Nicholson plays Jerry Black, a Reno homicide investigator who skips out on his own retirement party to cover one last crime scene. The rape-murder victim is a little girl, and when Nicholson visits her parents to break the news, the mother forces him to vow—“on your soul’s salvation”—to bring the killer to justice. Black’s young colleague (Eckhart) extracts a fishy confession from a mentally defective suspect (Del Toro), and the case is officially closed, but little details about it continue to nag at Black even after he’s cleaned out his desk. His former colleagues won’t listen to him—they think he just can’t let go of his job—and so working on his own he gathers evidence showing that a serial killer may be loose in the mountains of Nevada. Buying a gas station located within the killer’s stomping grounds, he turns it into an aerie from which he keeps an eye on the area’s inhabitants. His search brings him into contact with Lori (Ms. Penn), a single mother whose little girl fits the profile of the previous victims, and when Black sets up house with mother and daughter, it’s a situation that should bring out the best in any man. But he can’t forget the promise he once made, and eventually he becomes so consumed by his quest that he’s willing to do anything to lure the killer out.

On the most literal level Jerry Black really is just a guy who’s not ready for pasture, but Penn seems uninterested in exploring the emotional meaning of his dilemma. The pledge itself comes off like a plot convenience because we never understand why this seasoned investigator, who’s probably encountered every form of survivor’s grief imaginable, would make such a promise in the first place. Does the fact that the mother makes him swear over a cross mean something special to him? Is his promise only the excuse that his subconscious needs in order to justify his one-man investigation? We never find out because the movie, a false exercise in ambiguity, deliberately muddies these issues, and instead keeps teasing us with the possibility of a showdown with the killer. It’s bad enough that future generations will probably regard our culture’s fixation on serial killers with a mixture of wonder and scorn, but in the meantime we’re forced to sit through yet more flash shots of mangled bodies, tiresome crime-scene shop-talk, and tedious red herrings. If Penn and his screenwriters really wanted to make a character study, why did they cast it in the mold of a garden-variety serial killer flick?

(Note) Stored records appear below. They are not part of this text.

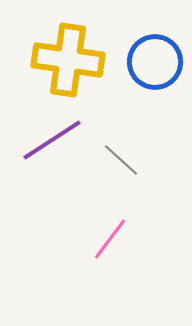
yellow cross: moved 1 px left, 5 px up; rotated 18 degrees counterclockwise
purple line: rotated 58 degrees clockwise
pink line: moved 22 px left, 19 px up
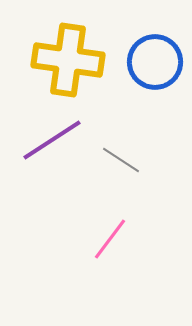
gray line: rotated 9 degrees counterclockwise
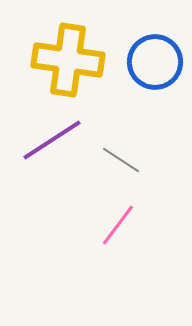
pink line: moved 8 px right, 14 px up
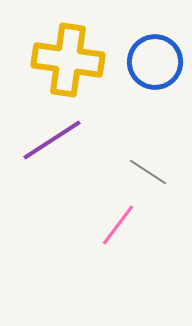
gray line: moved 27 px right, 12 px down
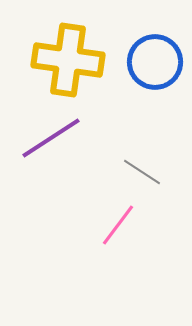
purple line: moved 1 px left, 2 px up
gray line: moved 6 px left
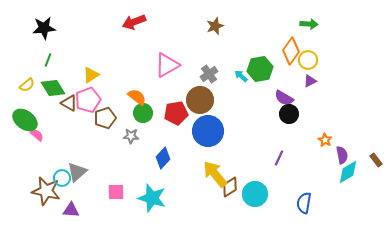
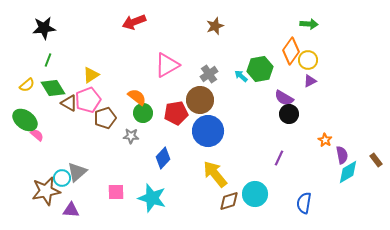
brown diamond at (230, 187): moved 1 px left, 14 px down; rotated 15 degrees clockwise
brown star at (46, 191): rotated 24 degrees counterclockwise
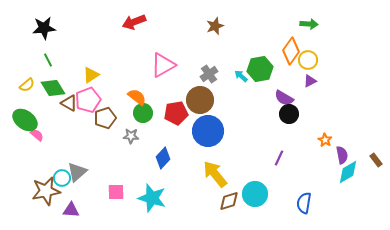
green line at (48, 60): rotated 48 degrees counterclockwise
pink triangle at (167, 65): moved 4 px left
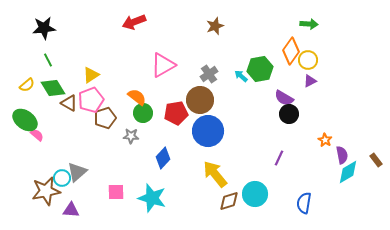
pink pentagon at (88, 100): moved 3 px right
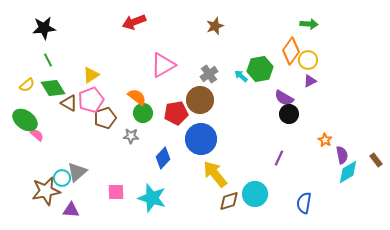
blue circle at (208, 131): moved 7 px left, 8 px down
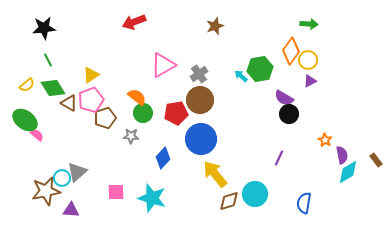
gray cross at (209, 74): moved 10 px left
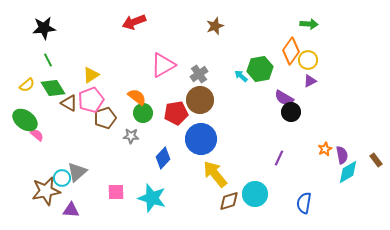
black circle at (289, 114): moved 2 px right, 2 px up
orange star at (325, 140): moved 9 px down; rotated 16 degrees clockwise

The penitential heaviness that occasionally afflicts Penn’s acting has thoroughly infected his work as a director, and The Pledge is so logy and doom-laden that watching it feels like a hike through waist-deep snow. Incapable of laying bare his protagonist’s mental landscape, Penn dwells on external bits of business so inarticulate that they come across like cinematic grunts: a malfunctioning credit card machine, a cigarette that’s stubbed out in an orange peel. Cinematographer Chris Menges (Local Hero, The Boxer) has done some lovely work over the years, but here he indulges in arty rhinestones—mostly a lot of out-of-focus and slow-motion shots—that lost their shine in the Sixties.

Nicholson’s performance is stripped of any vanity—he’s not afraid to let the camera rest on his sagging features—but he doesn’t come close to conveying the contours of Black’s obsession. This man who once held audiences in the palm of his hand lost the ability to draw us to him a long, long time ago, and in scenes such as the one where Black reads “Thumbelina” to Lori’s daughter, he throws away his chances to make us forget the aging roue that haunts the Oscars every year. Robin Wright Penn comes off best of the featured players: Lori, with her chipped front tooth and nicked-up features, is a woman we’ve crossed paths with in the supermarket a thousand times. But the movie’s one moment of genuine feeling comes through in a brief scene with Mickey Rourke. When Rourke, as a grieving father, unexpectedly bursts into tears, it knocks The Pledge off its uncommitted axis, and in a flash you remember all the good that a little humanity can do for a movie.